C1インヒビターは、血液中に存在してさまざまな機能を担っておりますが、そのうちのひとつが、「ブラジキニン」の生成量の制御です。「ブラジキニン」は血圧の調節や炎症にかかわっていて、「ブラジキニン受容体」という受容体にくっつくと、むくみや強い痛みを引き起こします。

通常は、「ブラジキニン」が増えすぎないよう、C1インヒビターが制御してますが、HAE患者さんの場合、C1インヒビターが少ないまたは、うまく働かなかったりすることから、「ブラジキニン」が増えやすい状態になっています。

特にストレス、手術、抜歯などの刺激によりブラジキニンが急激に増加し、激しい腫れやむくみ、腹痛が起こると考えられています。

注)常染色体顕性(優性)遺伝
常染色体顕性(優性)遺伝は、男性、女性ともに症状が現れます。片方の親が、もう片方の親の遺伝子の特性を押さえつけるような遺伝子をもつ場合、その遺伝子を優性遺伝子といい、その遺伝形式を優性遺伝といいます。

図:HAE患者における「腫れ」や「むくみ」の症状の根本的な原因
図:HAEにおける浮腫形成のメカニズム
  • 左側:「通常の場合」:健康な血管の状態が示されています。この状態では、血管内の液体(水分)が血管内に保たれ、必要以上に血管外に漏れ出すことはありません。血管内皮細胞は正常に機能し、血管の透過性は保たれています。

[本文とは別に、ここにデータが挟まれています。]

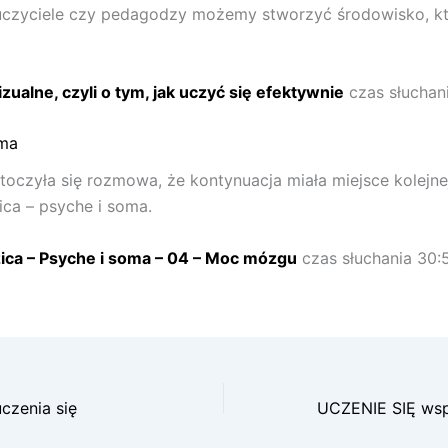
uczyciele czy pedagodzy możemy stworzyć środowisko, kt
zualne, czyli o tym, jak uczyć się efektywnie
czas słuchan
oma
toczyła się rozmowa, że kontynuacja miała miejsce kolejne
ica – psyche i soma.
ica – Psyche i soma – 04 – Moc mózgu
czas słuchania 30:
uczenia się
UCZENIE SIĘ wsp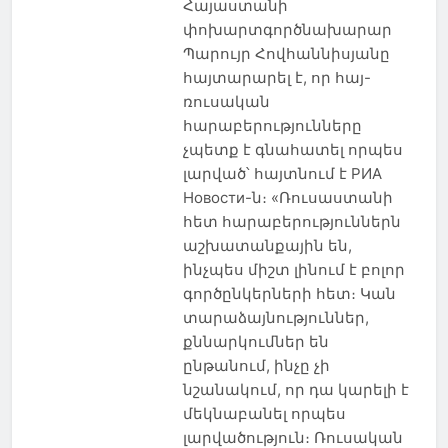
Հայաստանի
փոխարտգործնախարար
Պարույր Հովհաննիսյանը
հայտարարել է, որ հայ-
ռուսական
հարաբերությունները
չպետք է գնահատել որպես
լարված՝ հայտնում է РИА
Новости-ն։ «Ռուսաստանի
հետ հարաբերություններն
աշխատանքային են,
ինչպես միշտ լինում է բոլոր
գործընկերների հետ։ Կան
տարաձայնություններ,
քննարկումներ են
ընթանում, ինչը չի
նշանակում, որ դա կարելի է
մեկնաբանել որպես
լարվածություն։ Ռուսական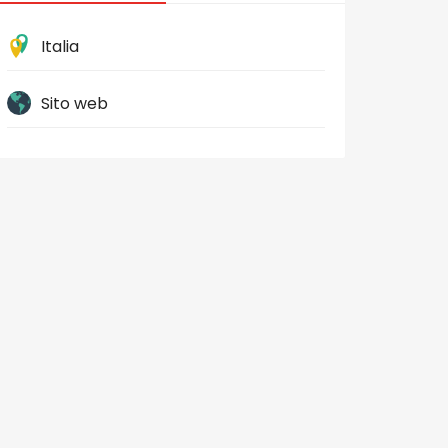
Italia
Sito web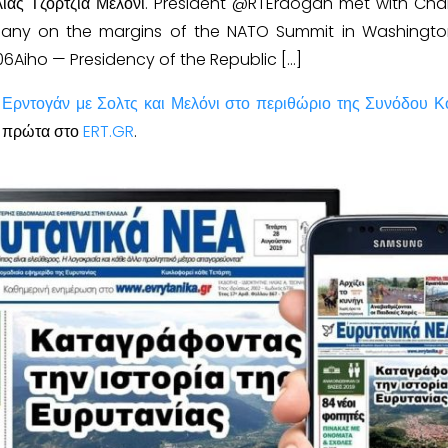
ίας Τζόρτζια Μελόνι. President @RTErdogan met with Cha
any on the margins of the NATO Summit in Washington,
06Aiho — Presidency of the Republic […]
 Ερντογάν με Σολτς και Μελόνι στο περιθώριο της Συνόδου 
 πρώτα στο
ERT.GR
.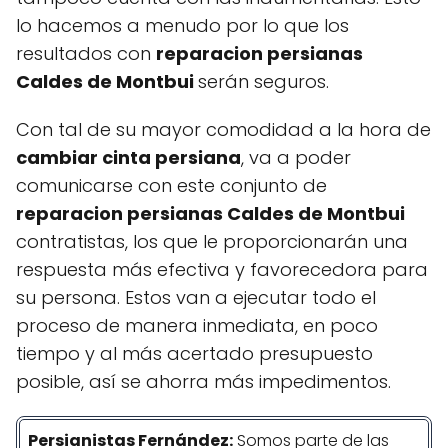
lo hacemos a menudo por lo que los
resultados con
reparacion persianas
Caldes de Montbui
serán seguros.
Con tal de su mayor comodidad a la hora de
cambiar cinta persiana
, va a poder
comunicarse con este conjunto de
reparacion persianas Caldes de Montbui
contratistas, los que le proporcionarán una
respuesta más efectiva y favorecedora para
su persona. Estos van a ejecutar todo el
proceso de manera inmediata, en poco
tiempo y al más acertado presupuesto
posible, así se ahorra más impedimentos.
Persianistas
Fernández
:
Somos parte de las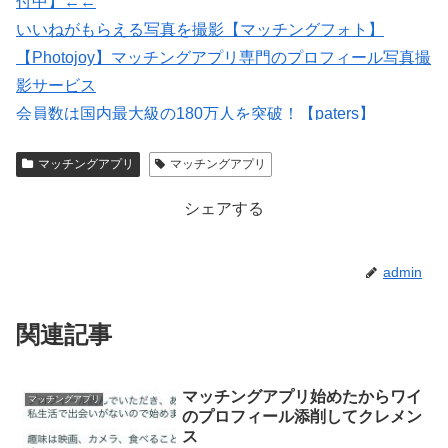
付中】←←
いいねがもらえる写真を撮影【マッチングフォト】
【Photojoy】マッチングアプリ専門のプロフィール写真撮
影サービス
会員数は国内最大級の180万人を突破！【paters】
マッチングアプリの写真なら【オトフィー】
マッチングアプリ
マッチングアプリ
★イククル無料登録（18禁）
シェアする
admin
関連記事
マッチングアプリ始めたからワイ
マッチングアプリ
のプロフィール添削してクレメン
ス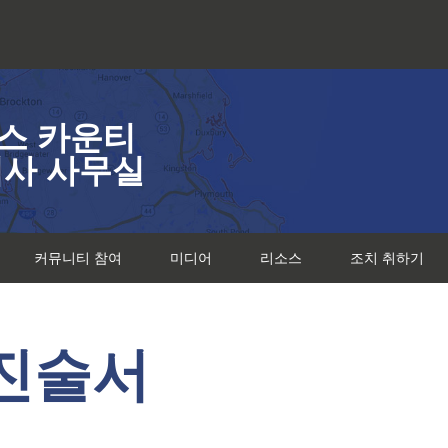
스 카운티
검사 사무실
커뮤니티 참여
미디어
리소스
조치 취하기
 진술서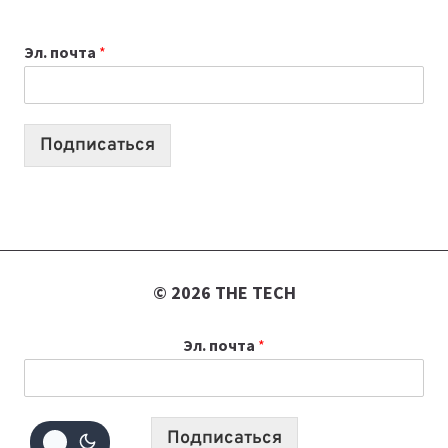
ОБЗОР
ПОЛЕЗНЫХ
Эл. почта
*
ИНСТРУМЕНТОВ
ДЛЯ
РАБОТЫ
Подписаться
© 2026 THE TECH
Эл. почта
*
Подписаться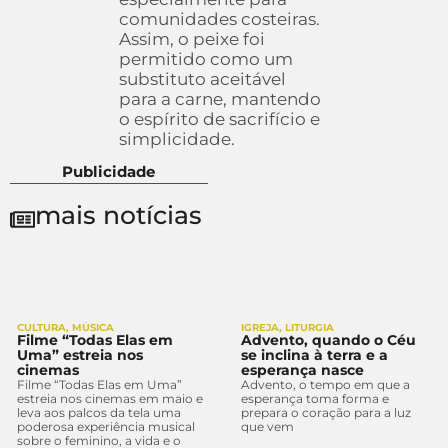
comunidades costeiras.
Assim, o peixe foi
permitido como um
substituto aceitável
para a carne, mantendo
o espírito de sacrifício e
simplicidade.
Publicidade
mais notícias
CULTURA
,
MÚSICA
IGREJA
,
LITURGIA
Filme “Todas Elas em
Advento, quando o Céu
Uma” estreia nos
se inclina à terra e a
cinemas
esperança nasce
Filme “Todas Elas em Uma”
Advento, o tempo em que a
estreia nos cinemas em maio e
esperança toma forma e
leva aos palcos da tela uma
prepara o coração para a luz
poderosa experiência musical
que vem
sobre o feminino, a vida e o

  • 右側:HAE(遺伝性血管性浮腫)の患者さんがストレス等を受けると、血管内のブラジキニンが過剰に活性化されることになります。結果、血管内の細胞が縮んで、血管内皮細胞間の隙間が広がり、血管の透過性が増加します。そして、水分が血管外に漏れ出して、浮腫や腫れが生じます。

このメカニズムは、HAE患者における「腫れ」や「むくみ」の症状の根本的な原因となります。